### TO DO:
- a) From the article on New York's hate-symbol ban, reproduce the passage between "At the Levittown" and "of George Floyd.", inclusive.
- b) Using the article on New York's hate-symbol ban, list every kind of public body that the text says the ban covers.

By Tyler Mroczek
New York Gov. Kathy Hochul signed legislation last November banning hate symbols from display on public property, including at police departments, school districts, fire districts and volunteer fire departments.
The move came after two Long Island fire departments had displayed Confederate flags — symbols of slavery in America that have been adopted by white supremacists and neo-Nazis.
At the Levittown Fire Department, Confederate and Don’t Tread on Me flags were hung in recent years before they were replaced by a Trump flag, according to State Sen. Anna Kaplan, a Democrat from Great Neck who sponsored the legislation in the Senate last February to ban hate symbols on government property.
She was also motivated to act by the Brookhaven Fire Department, which displayed the Confederate flag during a parade in the summer of 2020, when Black Lives Matter protests swept across Long Island to protest the Minneapolis police killing of George Floyd.
“Public property belongs to all of us. The taxpayers own it, and it is there to serve the taxpayers,” said Sean Collins, Kaplan’s communications director. “If you’ve got a symbol of hate on a piece of public property, whether that be a building you need to enter for services or a fire truck that you expect to save you in an emergency, you need to be able to expect that they will serve everyone equally.”

### ENTRIES SUPPLIED:
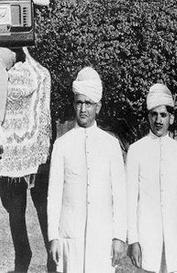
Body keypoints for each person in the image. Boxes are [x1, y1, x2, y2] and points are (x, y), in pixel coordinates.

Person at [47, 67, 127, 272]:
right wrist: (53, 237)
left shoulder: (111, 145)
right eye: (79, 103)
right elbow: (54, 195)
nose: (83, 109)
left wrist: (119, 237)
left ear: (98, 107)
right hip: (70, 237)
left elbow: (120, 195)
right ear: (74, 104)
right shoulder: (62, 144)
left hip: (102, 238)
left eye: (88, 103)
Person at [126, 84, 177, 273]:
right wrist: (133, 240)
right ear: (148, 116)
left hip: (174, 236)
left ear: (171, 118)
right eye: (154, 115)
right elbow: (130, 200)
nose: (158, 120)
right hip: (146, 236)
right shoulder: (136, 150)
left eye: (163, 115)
--
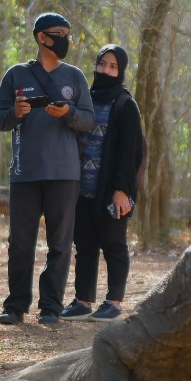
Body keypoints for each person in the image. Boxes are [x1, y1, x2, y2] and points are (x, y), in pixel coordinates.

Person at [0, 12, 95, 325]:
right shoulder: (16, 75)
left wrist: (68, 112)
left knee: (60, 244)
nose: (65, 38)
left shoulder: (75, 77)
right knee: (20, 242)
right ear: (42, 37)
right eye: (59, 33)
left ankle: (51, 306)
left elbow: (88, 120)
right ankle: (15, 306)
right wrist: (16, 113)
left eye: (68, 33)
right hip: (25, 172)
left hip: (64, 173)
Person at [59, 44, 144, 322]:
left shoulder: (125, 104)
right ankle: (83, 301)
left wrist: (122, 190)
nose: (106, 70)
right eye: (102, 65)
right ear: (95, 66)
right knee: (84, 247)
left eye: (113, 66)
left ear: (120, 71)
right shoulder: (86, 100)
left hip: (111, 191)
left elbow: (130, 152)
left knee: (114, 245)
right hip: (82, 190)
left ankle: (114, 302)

### ANSWERS FOR THE EXERCISE:
- a)
At the Levittown Fire Department, Confederate and Don’t Tread on Me flags were hung in recent years before they were replaced by a Trump flag, according to State Sen. Anna Kaplan, a Democrat from Great Neck who sponsored the legislation in the Senate last February to ban hate symbols on government property.
She was also motivated to act by the Brookhaven Fire Department, which displayed the Confederate flag during a parade in the summer of 2020, when Black Lives Matter protests swept across Long Island to protest the Minneapolis police killing of George Floyd.

- b)
- Police departments
- School districts
- Fire districts
- Volunteer fire departments